YOUR ASSIGNMENT
Copy every line that holds the string "pixels" from the data below.

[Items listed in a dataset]
======

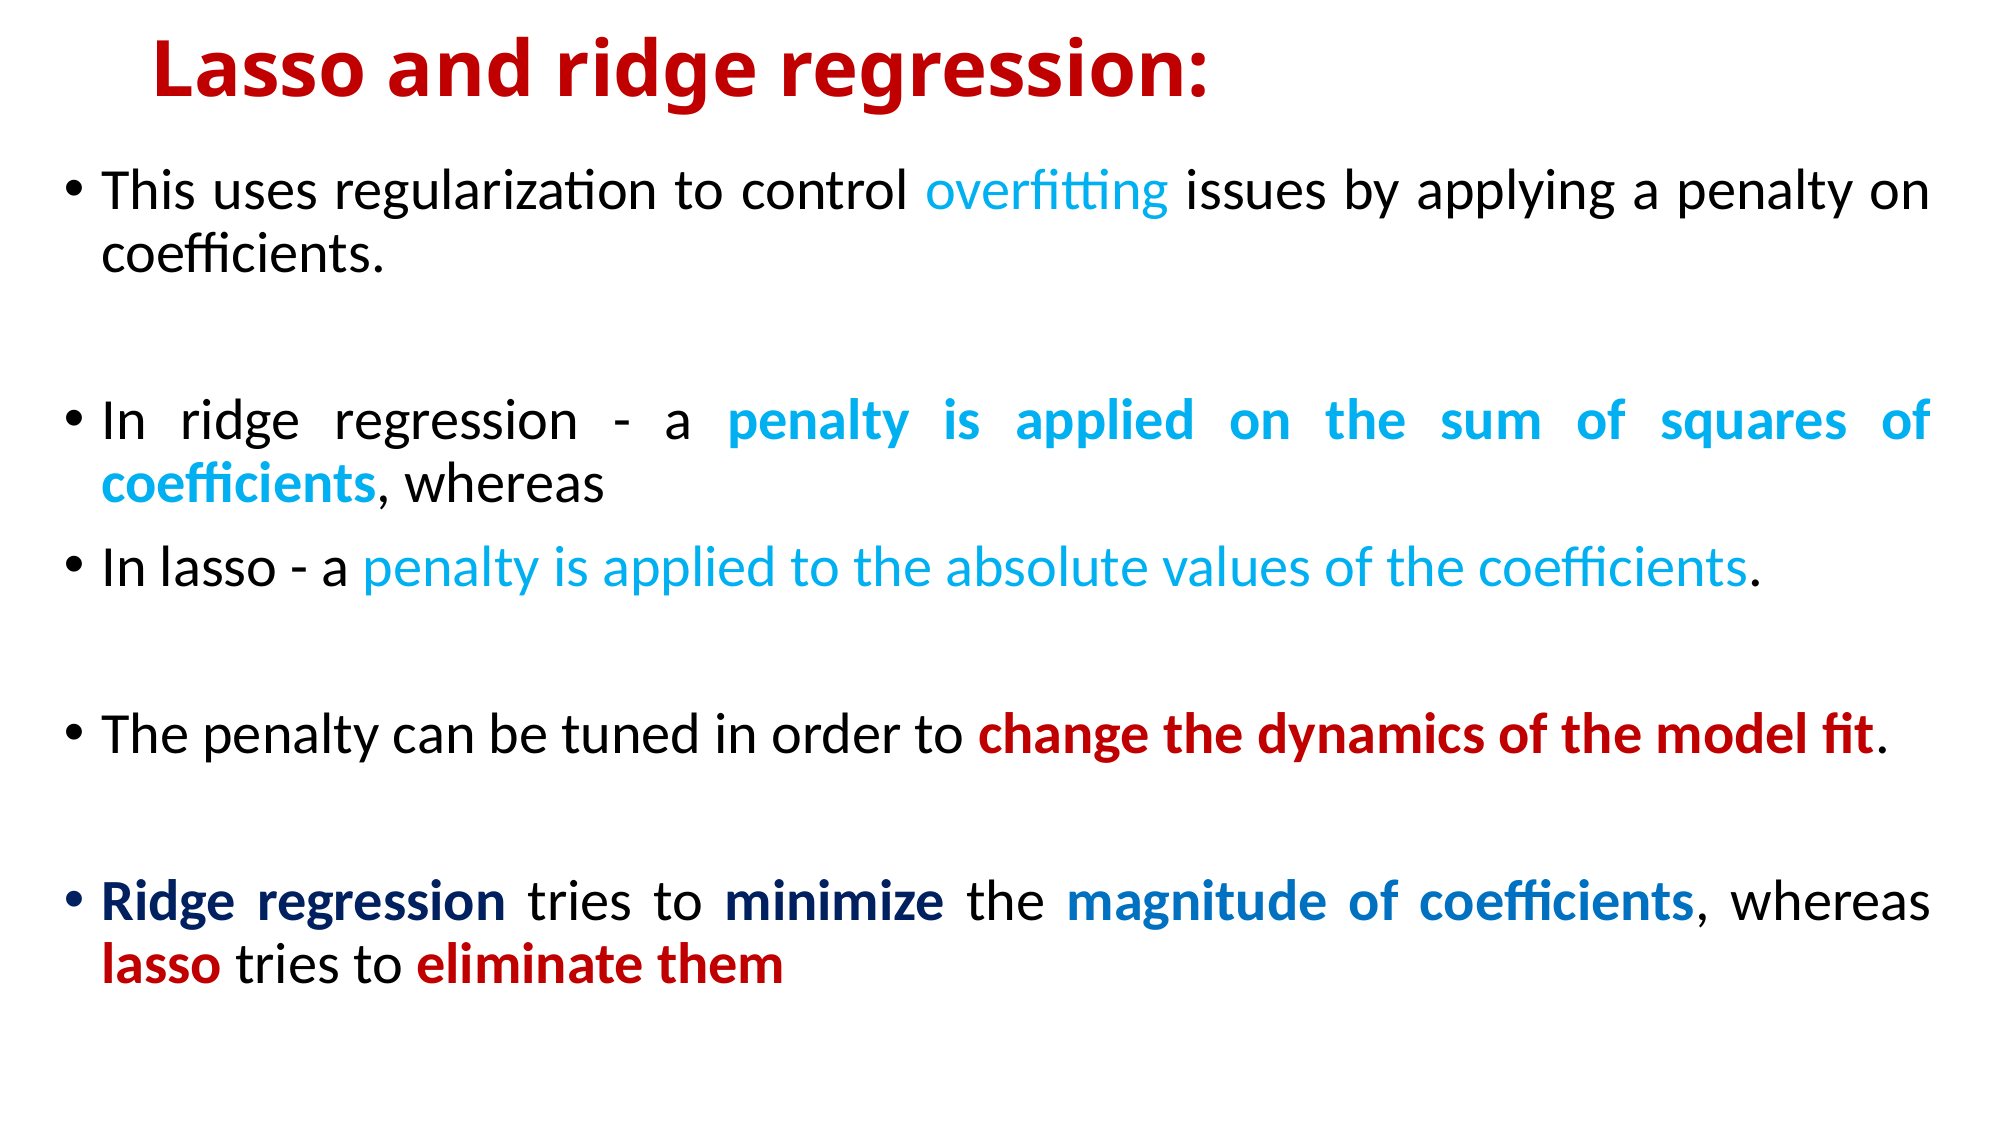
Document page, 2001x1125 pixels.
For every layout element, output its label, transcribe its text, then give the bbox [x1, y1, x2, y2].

title Lasso and ridge regression: [135, 21, 1861, 121]
list This uses regularization to control overfitting issues by applying a penalty on coefficients. In ridge regression - a penalty is applied on the sum of squares of coefficients, whereas In lasso - a penalty is applied to the absolute values of the coefficients. The penalty can be tuned in order to change the dynamics of the model fit. Ridge regression tries to minimize the magnitude of coefficients, whereas lasso tries to eliminate them [48, 151, 1947, 1086]
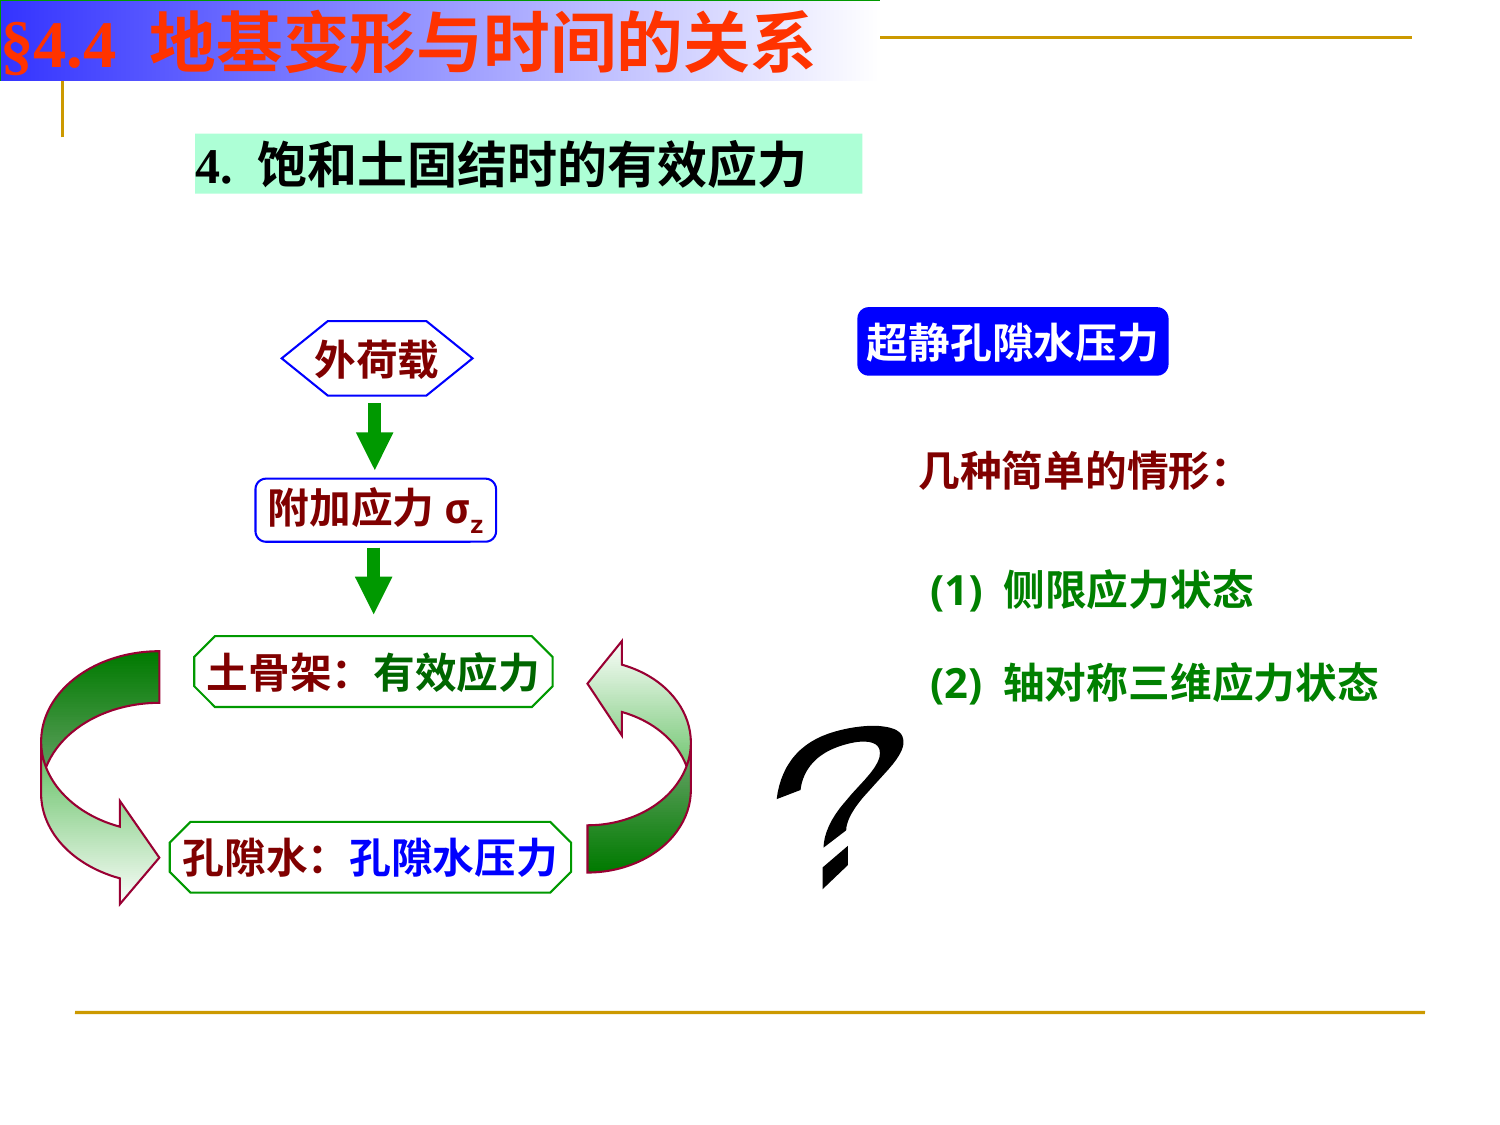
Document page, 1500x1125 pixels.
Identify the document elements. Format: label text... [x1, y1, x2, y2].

======

ANSWER TO THIS TASK
Document page, 2001x1125 pixels.
Document page, 1500x1125 pixels.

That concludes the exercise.